Extrait fourni>
:::

Paris rejette les accusations d'"abandon" du Mali

27 septembre 2021 à 18h21 par AFP

AFRICA RADIO

La France a rejeté lundi les accusations "d'abandon" du Mali et d'annonce "unilatérale" de retrait lancées par le Premier ministre malien à la tribune de l'ONU.

"La transformation de notre dispositif militaire au Sahel ne constitue ni un départ du Mali, ni une décision unilatérale, et il est faux d'affirmer le contraire", a déclaré la porte-parole du ministère français des Affaires étrangères. L'adaptation de ce dispositif a fait l'objet de "consultations avec les autorités sahéliennes et maliennes depuis le sommet de Pau en janvier 2020", a indiqué Anne-Claire Legendre lors d'un point de presse électronique. Paris a entrepris en juin de réorganiser son dispositif militaire au Sahel, en quittant notamment les bases les plus au nord du Mali (Kidal, Tombouctou et Tessalit) et en réduisant le nombre de troupes dans la région d'ici 2023, à 2.500-3.000 hommes contre plus de 5.000 aujourd'hui. "La France reste engagée aux côtés du Mali et des autres États du G5 Sahel, à leur demande, dans la lutte contre le terrorisme qui demeure une priorité absolue", "parfois au prix du sang", a ajouté la porte-parole, en rappelant qu'un 52è soldat français était mort au combat vendredi dans cette région, au Mali. Le Premier ministre malien Choguel Kokalla Maïga a accusé samedi à l'ONU la France d'un "abandon en plein vol" avec la réorganisation de sa présence militaire au Sahel et justifié ainsi la décision de Bamako d'engager des discussions avec la société militaire privée russe Wagner. Il a déploré au passage un "manque de concertation" de Paris et une annonce "unilatérale" sans coordination tripartite avec l'ONU et le gouvernement malien. La France a averti Bamako qu'une implication du groupe Wagner au Mali serait incompatible avec sa présence militaire et celles d'autres pays et organisations internationales sur le terrain. "Les interventions des mercenaires de la société militaire privée Wagner dans d'autres pays se sont traduites par de graves violations des droits de l'Homme, une ingérence dans le fonctionnement de l'Etat, une prédation sur les ressources naturelles et les populations, et une détérioration de la situation sécuritaire, notamment en République centrafricaine", a affirmé la porte-parole du Quai d'Orsay.

:::

Documents sources>
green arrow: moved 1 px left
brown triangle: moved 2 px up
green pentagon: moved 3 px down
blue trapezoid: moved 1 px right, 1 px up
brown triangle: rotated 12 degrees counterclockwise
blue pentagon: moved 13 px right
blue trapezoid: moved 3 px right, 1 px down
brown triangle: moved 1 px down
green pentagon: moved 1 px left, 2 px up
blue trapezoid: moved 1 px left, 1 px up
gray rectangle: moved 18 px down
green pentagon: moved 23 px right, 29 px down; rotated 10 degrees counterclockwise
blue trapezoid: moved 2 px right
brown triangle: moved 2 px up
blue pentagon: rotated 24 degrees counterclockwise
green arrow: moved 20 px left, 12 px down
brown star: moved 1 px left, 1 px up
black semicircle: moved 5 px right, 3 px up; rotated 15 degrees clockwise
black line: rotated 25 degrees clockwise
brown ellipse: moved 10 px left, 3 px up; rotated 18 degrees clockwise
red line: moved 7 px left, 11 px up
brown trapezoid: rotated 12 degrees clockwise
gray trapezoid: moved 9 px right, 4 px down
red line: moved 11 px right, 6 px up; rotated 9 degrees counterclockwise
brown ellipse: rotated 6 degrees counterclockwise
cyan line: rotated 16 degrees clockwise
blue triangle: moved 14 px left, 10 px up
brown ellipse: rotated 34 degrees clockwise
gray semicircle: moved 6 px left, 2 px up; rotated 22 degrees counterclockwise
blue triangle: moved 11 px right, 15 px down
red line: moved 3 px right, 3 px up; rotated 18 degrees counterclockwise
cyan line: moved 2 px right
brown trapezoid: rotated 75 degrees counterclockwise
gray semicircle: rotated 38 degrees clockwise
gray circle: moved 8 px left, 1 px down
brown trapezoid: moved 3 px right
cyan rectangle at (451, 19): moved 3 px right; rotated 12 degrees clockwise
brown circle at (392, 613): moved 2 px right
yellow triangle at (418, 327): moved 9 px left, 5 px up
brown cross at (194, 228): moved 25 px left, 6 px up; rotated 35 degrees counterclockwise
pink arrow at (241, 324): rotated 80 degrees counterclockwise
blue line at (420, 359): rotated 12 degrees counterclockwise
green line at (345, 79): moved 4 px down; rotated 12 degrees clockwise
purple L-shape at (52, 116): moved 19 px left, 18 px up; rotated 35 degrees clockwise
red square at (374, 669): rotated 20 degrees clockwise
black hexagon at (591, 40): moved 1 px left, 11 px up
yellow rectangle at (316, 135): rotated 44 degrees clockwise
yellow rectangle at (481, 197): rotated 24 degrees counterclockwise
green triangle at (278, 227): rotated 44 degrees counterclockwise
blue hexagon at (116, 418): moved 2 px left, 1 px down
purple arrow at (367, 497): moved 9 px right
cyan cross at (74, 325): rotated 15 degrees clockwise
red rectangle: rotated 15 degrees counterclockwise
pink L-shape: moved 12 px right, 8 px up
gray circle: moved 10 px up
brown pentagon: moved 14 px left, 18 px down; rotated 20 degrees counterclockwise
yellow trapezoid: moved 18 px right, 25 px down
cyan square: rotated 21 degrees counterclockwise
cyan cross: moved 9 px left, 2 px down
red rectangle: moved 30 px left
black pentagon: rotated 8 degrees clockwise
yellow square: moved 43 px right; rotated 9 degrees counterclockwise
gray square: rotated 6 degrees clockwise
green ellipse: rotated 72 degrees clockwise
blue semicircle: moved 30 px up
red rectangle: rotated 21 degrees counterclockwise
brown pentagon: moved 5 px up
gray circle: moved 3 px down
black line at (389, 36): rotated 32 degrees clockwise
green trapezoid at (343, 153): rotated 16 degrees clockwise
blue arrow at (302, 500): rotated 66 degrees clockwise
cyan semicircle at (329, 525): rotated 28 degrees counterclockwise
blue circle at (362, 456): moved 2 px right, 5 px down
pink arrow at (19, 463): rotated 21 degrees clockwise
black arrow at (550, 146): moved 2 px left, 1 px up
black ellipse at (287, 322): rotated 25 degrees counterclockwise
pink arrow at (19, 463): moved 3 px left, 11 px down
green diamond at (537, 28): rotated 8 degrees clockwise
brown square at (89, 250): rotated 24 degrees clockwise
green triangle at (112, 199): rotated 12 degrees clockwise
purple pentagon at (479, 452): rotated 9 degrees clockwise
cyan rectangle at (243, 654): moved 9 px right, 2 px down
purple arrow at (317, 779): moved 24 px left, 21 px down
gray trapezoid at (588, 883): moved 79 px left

:::

Présentation de l'exercice>
Recopiez à l'identique le passage de l'article sur le Mali en commençant par "AFRICA RADIO" et en poursuivant jusqu'à "tribune de l'ONU.".

Réponse ci-dessous>
AFRICA RADIO

La France a rejeté lundi les accusations "d'abandon" du Mali et d'annonce "unilatérale" de retrait lancées par le Premier ministre malien à la tribune de l'ONU.